--- TASK INSTRUCTIONS ---
Which lines of the material below contain the string "Kinder"? Collect every one of them, matching capitalization exactly.
──────────────────────────────
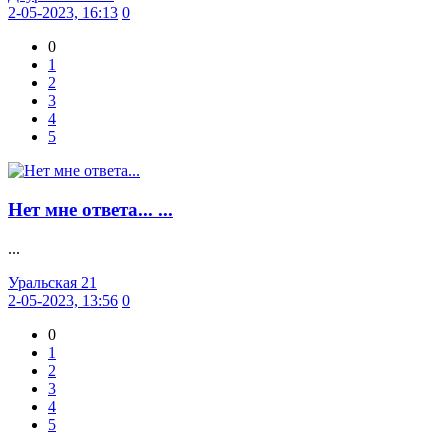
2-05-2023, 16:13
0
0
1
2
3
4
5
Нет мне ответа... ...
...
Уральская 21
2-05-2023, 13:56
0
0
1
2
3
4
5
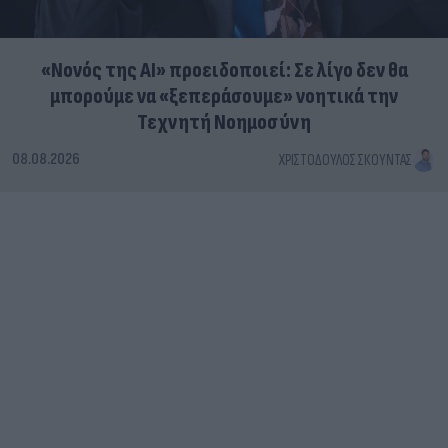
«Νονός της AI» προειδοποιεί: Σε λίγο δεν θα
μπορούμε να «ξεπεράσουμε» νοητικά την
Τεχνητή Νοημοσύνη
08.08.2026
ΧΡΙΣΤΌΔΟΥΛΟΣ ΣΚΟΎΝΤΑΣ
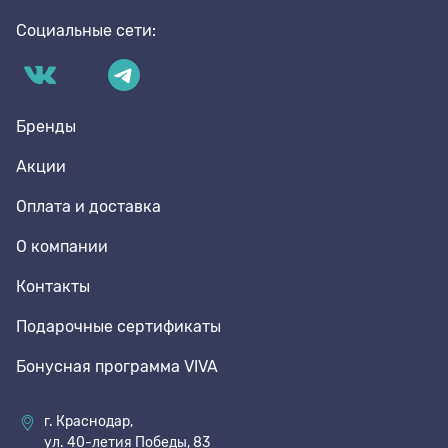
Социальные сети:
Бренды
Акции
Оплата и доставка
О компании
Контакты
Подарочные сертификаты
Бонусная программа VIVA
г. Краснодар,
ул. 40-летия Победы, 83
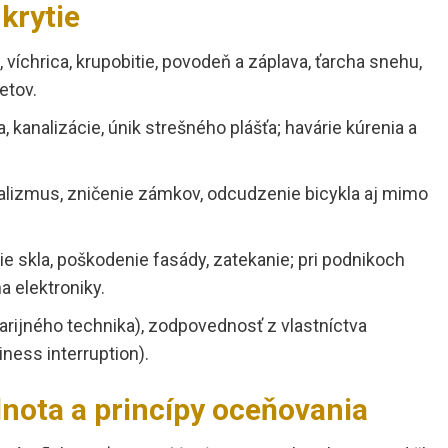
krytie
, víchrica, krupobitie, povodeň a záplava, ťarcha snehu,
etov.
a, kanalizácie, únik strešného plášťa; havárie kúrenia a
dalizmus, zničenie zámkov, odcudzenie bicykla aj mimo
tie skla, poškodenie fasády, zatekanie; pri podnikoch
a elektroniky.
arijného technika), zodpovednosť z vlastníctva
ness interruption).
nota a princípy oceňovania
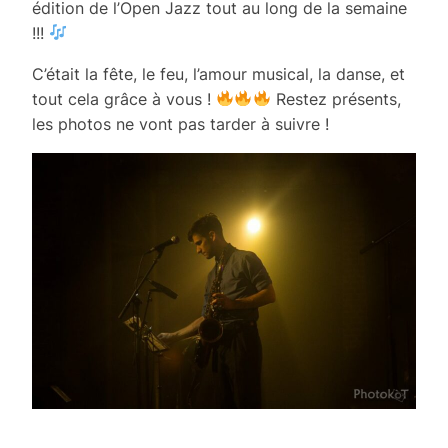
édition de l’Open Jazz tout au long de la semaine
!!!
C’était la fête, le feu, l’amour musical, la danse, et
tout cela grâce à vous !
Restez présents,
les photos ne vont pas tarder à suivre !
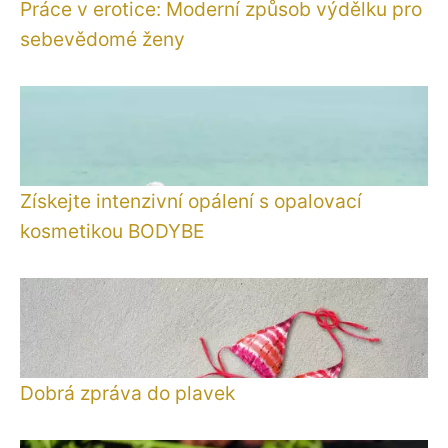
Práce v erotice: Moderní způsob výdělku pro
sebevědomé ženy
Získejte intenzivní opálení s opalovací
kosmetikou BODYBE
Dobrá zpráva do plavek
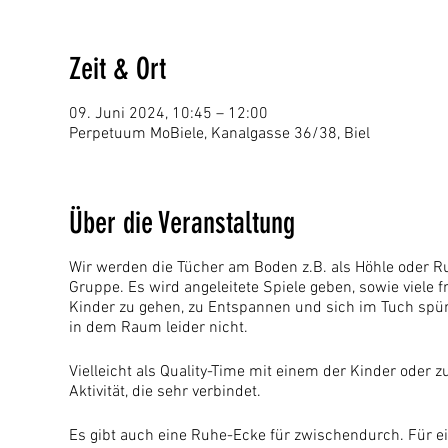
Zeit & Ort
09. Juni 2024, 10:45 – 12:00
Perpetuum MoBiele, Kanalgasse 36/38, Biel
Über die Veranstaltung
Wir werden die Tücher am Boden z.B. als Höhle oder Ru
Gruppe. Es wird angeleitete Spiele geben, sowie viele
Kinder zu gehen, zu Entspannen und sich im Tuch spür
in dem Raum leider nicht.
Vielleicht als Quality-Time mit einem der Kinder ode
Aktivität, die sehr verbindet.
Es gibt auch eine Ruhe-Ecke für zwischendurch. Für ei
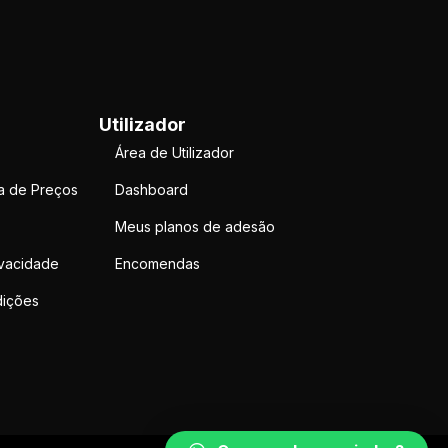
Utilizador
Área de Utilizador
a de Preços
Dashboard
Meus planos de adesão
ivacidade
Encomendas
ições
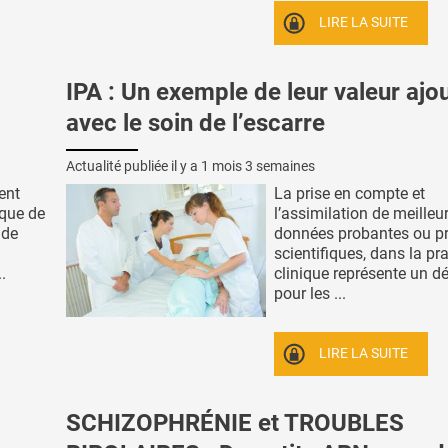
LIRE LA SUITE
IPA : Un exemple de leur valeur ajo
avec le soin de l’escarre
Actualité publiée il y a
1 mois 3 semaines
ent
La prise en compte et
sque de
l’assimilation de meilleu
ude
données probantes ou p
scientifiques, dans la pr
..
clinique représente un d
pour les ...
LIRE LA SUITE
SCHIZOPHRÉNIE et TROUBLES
──────────────────────────────
--- ANSWER ---
Kinder zu gehen, zu Entspannen und sich im Tuch spür
Vielleicht als Quality-Time mit einem der Kinder ode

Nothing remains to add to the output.